This 17-year-old male football player presented with a three-month history of highly localised anterior knee pain. The pain was provoked by activity but typically warmed-up during exercise allowing him to continue. He reported it aching following activity.
The player had a normal knee examination with the exception of localised tenderness about the proximal pole of the patella tendon. The pain was provoked by single leg squatting.
There is fusiform thickening within the proximal 20-25 mm of the left patellar tendon. Within the deep aspect of the proximal tendon there is an elongated region of reduced echogenicity with dimensions of 20 x 9 x 6 mm. Power Doppler displays prominent abnormal vascularity within the hypoechoic tissue. The tendon is normal further distally. An x-ray image of the left knee is normal.
The player was successfully managed with a graded strengthening programme. This started with an isometric strengthening programme followed by a progressive eccentric exercises. He had good initial relief from a taping soft tissue release and analgesics. His symptoms progressively improved over a four-month period. He was able to continue training and playing during this time.

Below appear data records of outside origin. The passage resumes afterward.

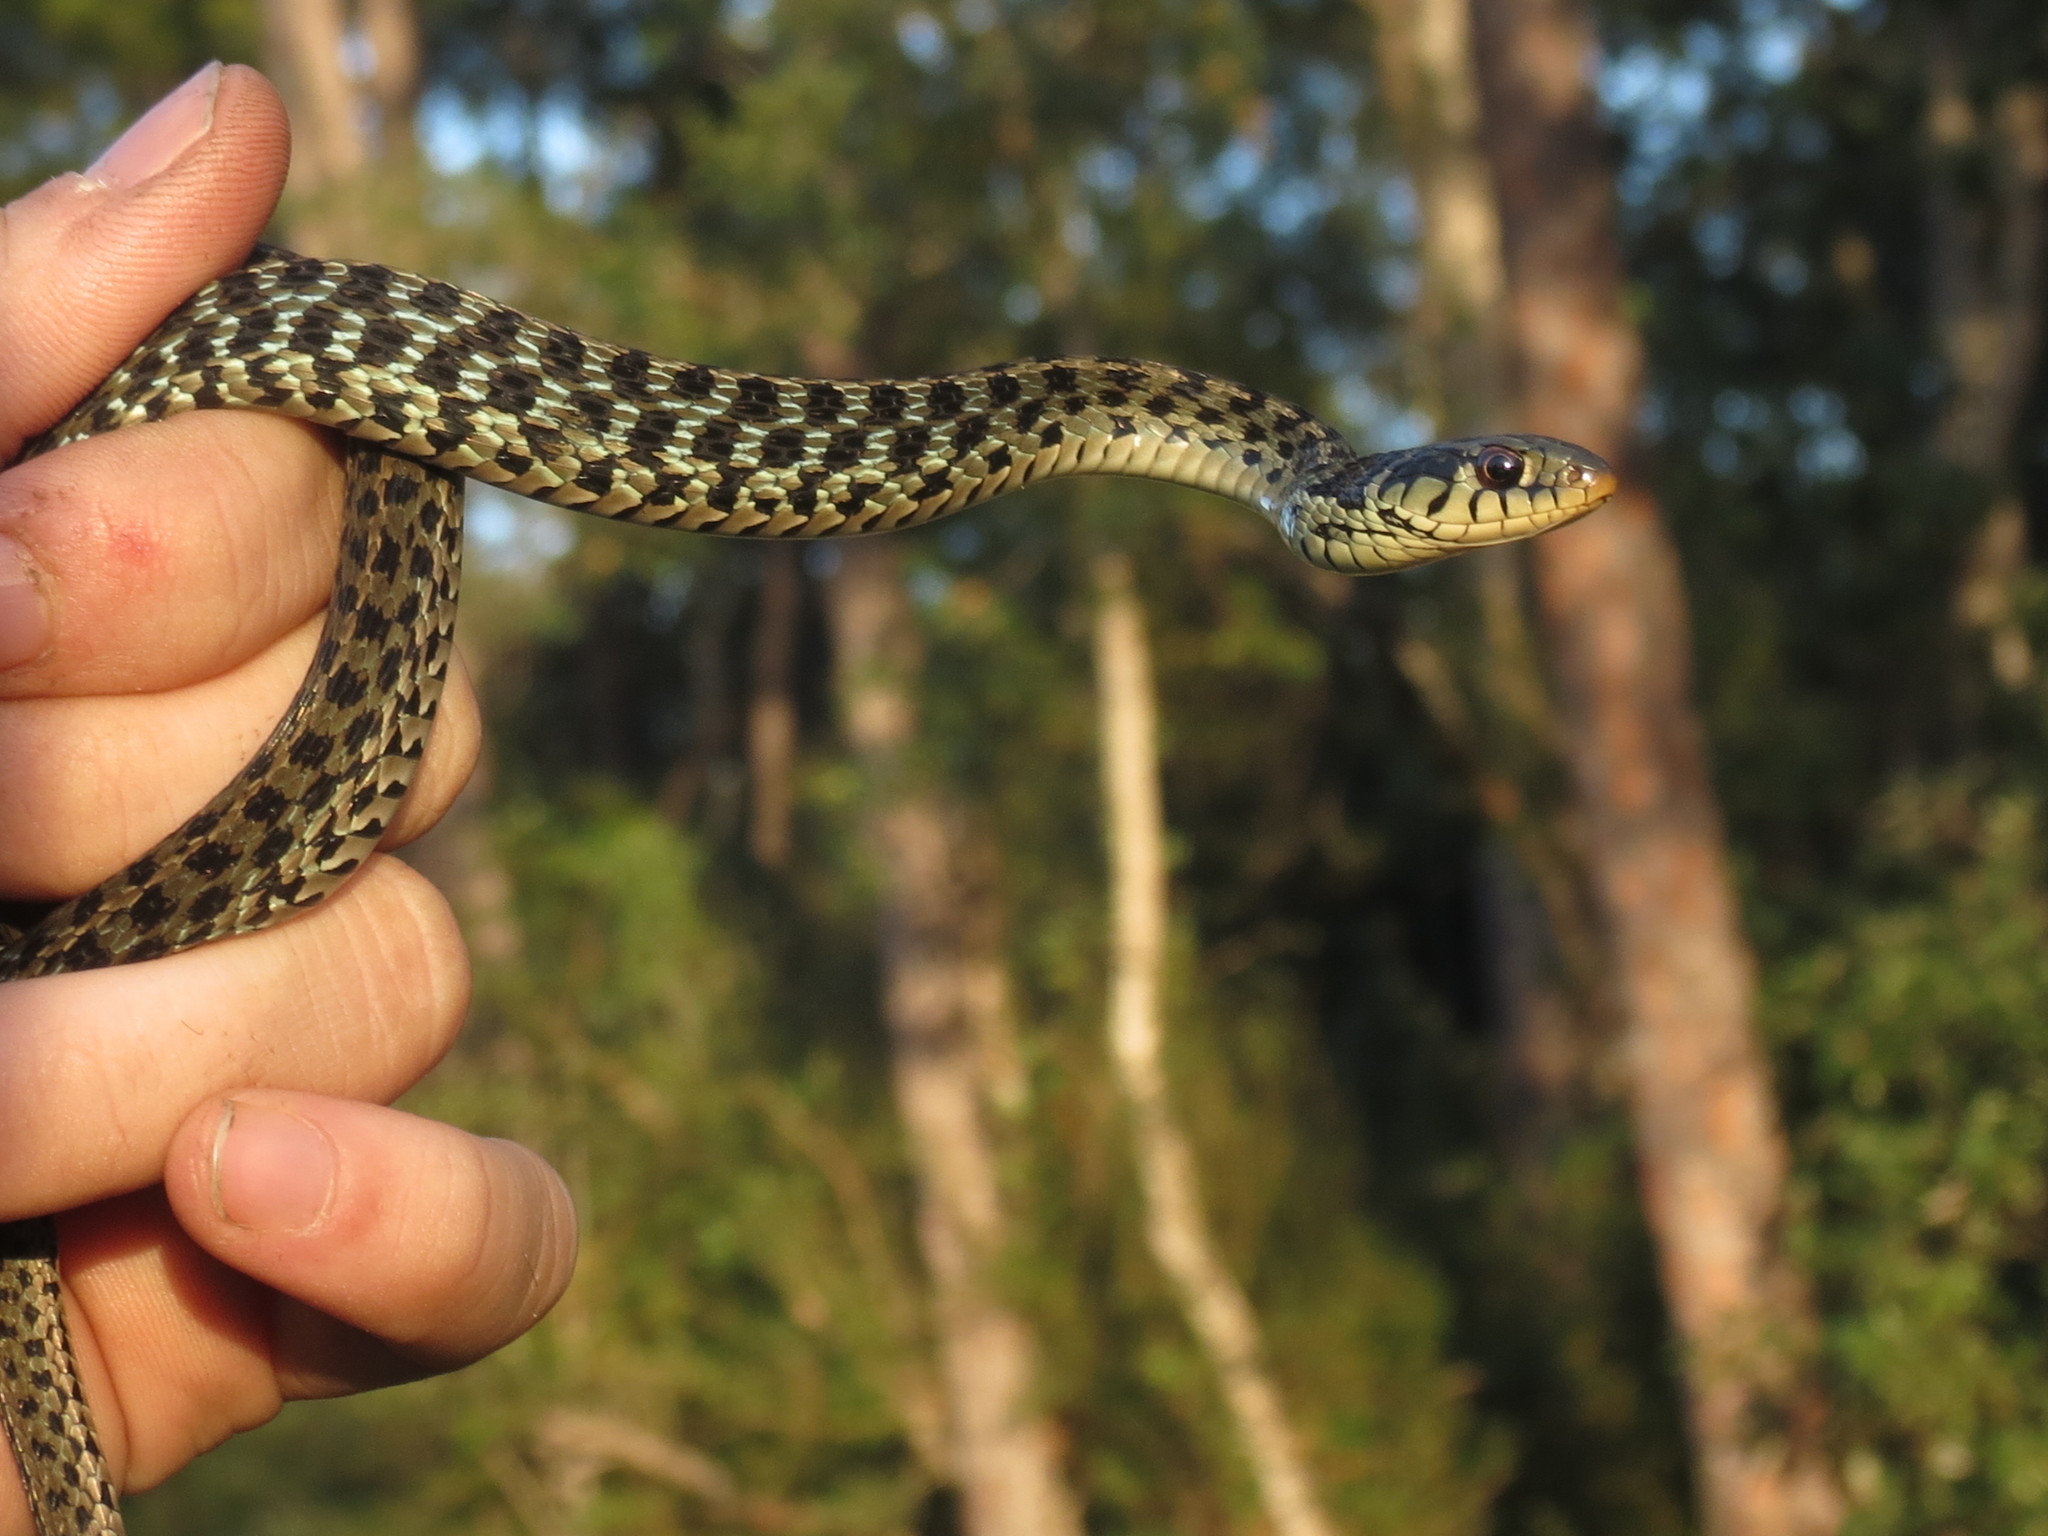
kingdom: Animalia
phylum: Chordata
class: Squamata
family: Colubridae
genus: Thamnophis
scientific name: Thamnophis sirtalis
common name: Common garter snake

A strengthening programme is the mainstay of treatment for patella tendinopathy. Isometric exercise is generally useful in the acute setting. It has been shown to produce a short-term analgesic effect. Eccentric loading (often using a decline board) or a gym based “HSR” (heavy slow resistance programme) have shown promise in more refractory cases. Knee taping can be effective. Surgery is rarely needed however it can be considered after the failure of a comprehensive rehabilitation programme. About 60-80% of athletes return to their previous level of sport.